GLASU: A Communication-Efficient Algorithm for Federated Learning with Vertically Distributed Graph Data
This work addresses an emerging scenario in federated learning for graph data, offering a practical solution to communication bottlenecks, though it is incremental as it builds on existing VFL and GNN methods.
The paper tackles the problem of high communication overhead in vertical federated learning with graph-structured data by proposing GLASU, a communication-efficient algorithm that splits a GNN model across clients and a server, using lazy aggregation and stale updates to reduce communication while achieving performance matching centralized training on real-world datasets.

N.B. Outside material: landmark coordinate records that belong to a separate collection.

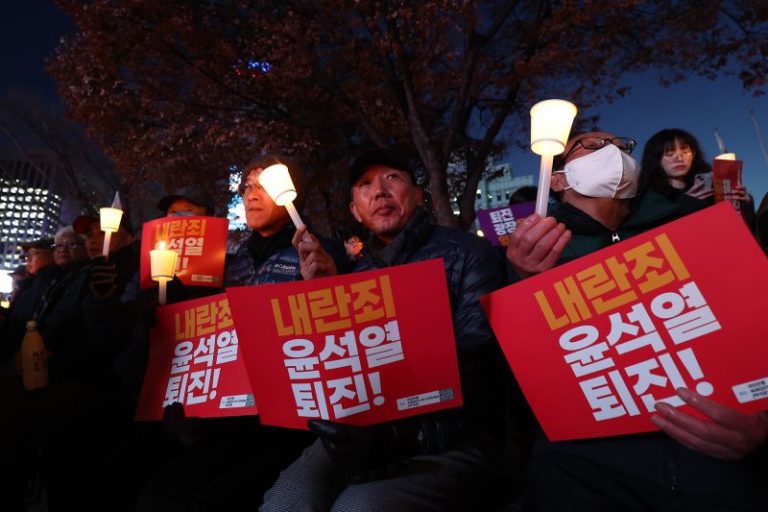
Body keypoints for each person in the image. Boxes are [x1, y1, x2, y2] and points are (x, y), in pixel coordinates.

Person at [507, 131, 768, 511]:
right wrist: (524, 285)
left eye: (622, 146)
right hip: (589, 462)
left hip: (715, 444)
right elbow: (526, 370)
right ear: (559, 179)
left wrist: (761, 425)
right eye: (594, 146)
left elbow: (752, 325)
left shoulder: (696, 221)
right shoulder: (531, 252)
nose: (614, 152)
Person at [261, 148, 516, 512]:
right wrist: (319, 295)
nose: (379, 191)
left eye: (392, 178)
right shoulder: (352, 275)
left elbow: (481, 363)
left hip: (450, 437)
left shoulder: (469, 253)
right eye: (365, 185)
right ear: (355, 210)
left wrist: (401, 434)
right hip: (356, 433)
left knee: (362, 506)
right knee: (287, 500)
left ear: (417, 194)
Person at [135, 153, 345, 512]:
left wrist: (325, 289)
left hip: (288, 425)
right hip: (227, 416)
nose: (252, 194)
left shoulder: (323, 254)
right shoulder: (226, 263)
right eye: (248, 186)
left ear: (290, 194)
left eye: (265, 185)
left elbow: (337, 342)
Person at [640, 128, 754, 222]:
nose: (679, 158)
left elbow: (740, 229)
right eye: (670, 153)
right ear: (655, 159)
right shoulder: (648, 199)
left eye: (685, 151)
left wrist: (744, 203)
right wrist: (688, 202)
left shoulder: (711, 187)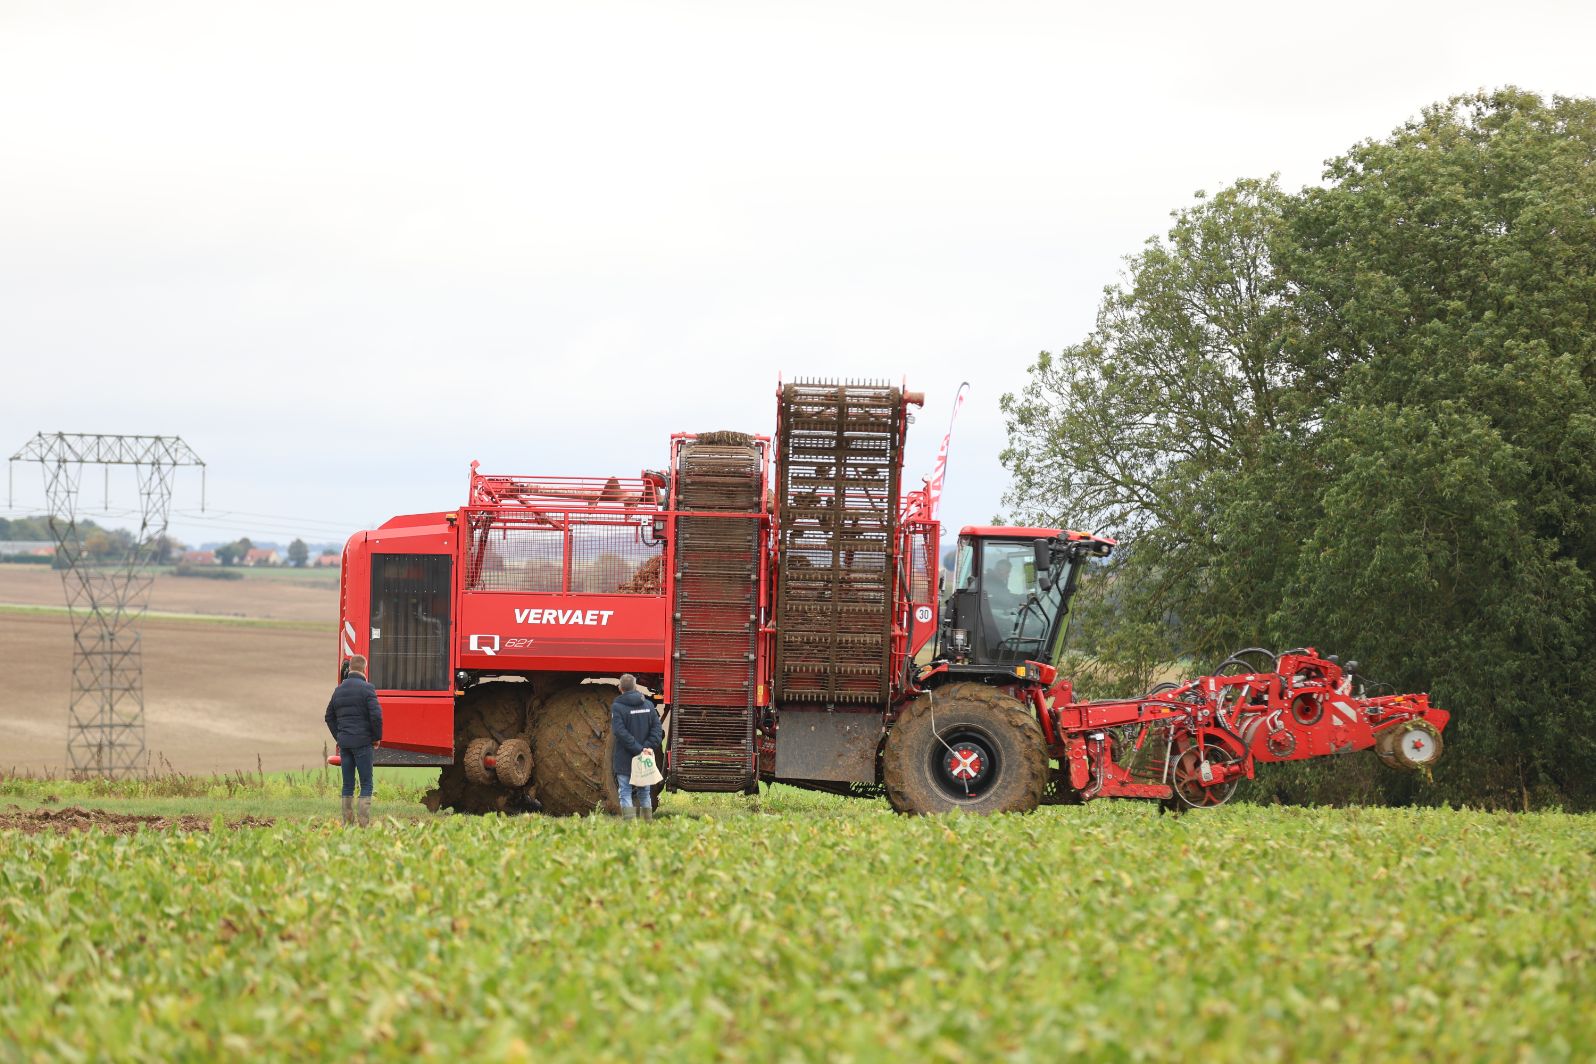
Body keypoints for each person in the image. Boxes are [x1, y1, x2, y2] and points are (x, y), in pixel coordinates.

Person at [325, 654, 383, 827]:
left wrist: (339, 736)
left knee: (348, 784)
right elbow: (376, 716)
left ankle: (348, 824)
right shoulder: (368, 689)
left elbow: (329, 716)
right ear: (365, 668)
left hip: (345, 744)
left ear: (349, 668)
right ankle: (363, 824)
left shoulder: (339, 690)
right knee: (366, 783)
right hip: (363, 743)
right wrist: (376, 738)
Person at [610, 673, 663, 822]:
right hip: (644, 758)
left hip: (624, 758)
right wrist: (646, 747)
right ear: (635, 687)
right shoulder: (648, 706)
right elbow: (657, 730)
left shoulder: (617, 707)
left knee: (625, 792)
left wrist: (638, 748)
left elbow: (619, 732)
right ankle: (647, 823)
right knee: (644, 792)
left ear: (620, 688)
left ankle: (629, 825)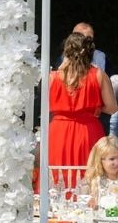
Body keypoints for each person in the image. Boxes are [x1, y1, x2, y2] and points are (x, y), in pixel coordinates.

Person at [49, 31, 118, 181]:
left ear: (66, 52)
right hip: (88, 129)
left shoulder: (52, 77)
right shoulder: (98, 74)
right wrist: (96, 108)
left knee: (58, 175)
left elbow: (46, 105)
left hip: (59, 132)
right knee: (89, 173)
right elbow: (112, 107)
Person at [85, 135, 118, 208]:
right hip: (100, 218)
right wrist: (89, 203)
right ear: (100, 161)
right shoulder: (93, 180)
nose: (116, 162)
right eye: (112, 159)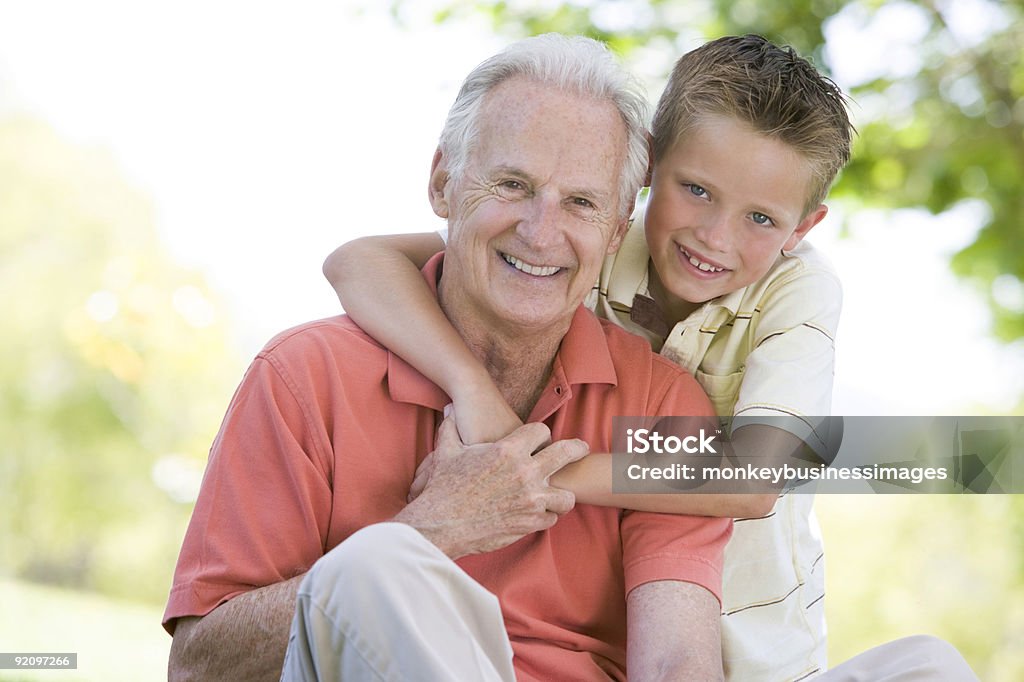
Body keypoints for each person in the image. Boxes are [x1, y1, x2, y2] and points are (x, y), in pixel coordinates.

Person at [321, 35, 976, 680]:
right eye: (696, 190)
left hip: (754, 652)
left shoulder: (799, 289)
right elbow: (358, 260)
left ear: (802, 229)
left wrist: (526, 474)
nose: (714, 236)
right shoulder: (588, 239)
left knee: (931, 665)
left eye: (761, 219)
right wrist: (474, 392)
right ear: (646, 168)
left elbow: (755, 477)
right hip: (617, 634)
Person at [163, 34, 734, 681]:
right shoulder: (305, 374)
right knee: (374, 563)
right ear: (443, 183)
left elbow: (678, 663)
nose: (541, 232)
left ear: (617, 225)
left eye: (581, 202)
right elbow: (198, 667)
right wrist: (432, 531)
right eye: (513, 185)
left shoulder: (660, 403)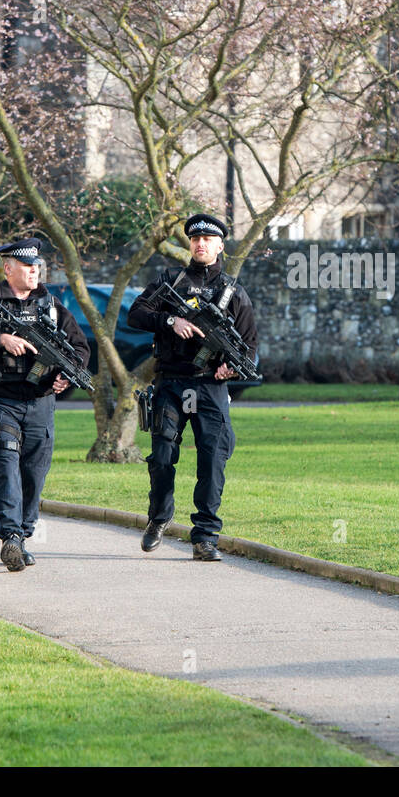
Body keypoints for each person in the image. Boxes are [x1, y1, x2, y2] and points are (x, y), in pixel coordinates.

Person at [127, 214, 258, 562]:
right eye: (195, 238)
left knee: (213, 460)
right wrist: (171, 321)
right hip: (171, 382)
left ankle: (205, 536)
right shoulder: (170, 280)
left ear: (220, 246)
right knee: (163, 457)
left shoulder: (233, 291)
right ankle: (159, 517)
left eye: (207, 239)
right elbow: (135, 315)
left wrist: (231, 368)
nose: (200, 244)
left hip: (210, 388)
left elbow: (250, 347)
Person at [0, 238, 90, 572]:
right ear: (8, 268)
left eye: (37, 267)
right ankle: (10, 538)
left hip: (41, 402)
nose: (34, 272)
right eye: (27, 266)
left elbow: (79, 349)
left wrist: (67, 377)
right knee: (6, 466)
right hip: (2, 399)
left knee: (33, 473)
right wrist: (0, 339)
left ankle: (23, 535)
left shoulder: (51, 304)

Vertical federated learning (VFL) is a distributed learning paradigm, where computing clients collectively train a model based on the partial features of the same set of samples they possess. Current research on VFL focuses on the case when samples are independent, but it rarely addresses an emerging scenario when samples are interrelated through a graph. For graph-structured data, graph neural networks (GNNs) are competitive machine learning models, but a naive implementation in the VFL setting causes a significant communication overhead. Moreover, the analysis of the training is faced with a challenge caused by the biased stochastic gradients. In this paper, we propose a model splitting method that splits a backbone GNN across the clients and the server and a communication-efficient algorithm, GLASU, to train such a model. GLASU adopts lazy aggregation and stale updates to skip aggregation when evaluating the model and skip feature exchanges during training, greatly reducing communication. We offer a theoretical analysis and conduct extensive numerical experiments on real-world datasets, showing that the proposed algorithm effectively trains a GNN model, whose performance matches that of the backbone GNN when trained in a centralized manner.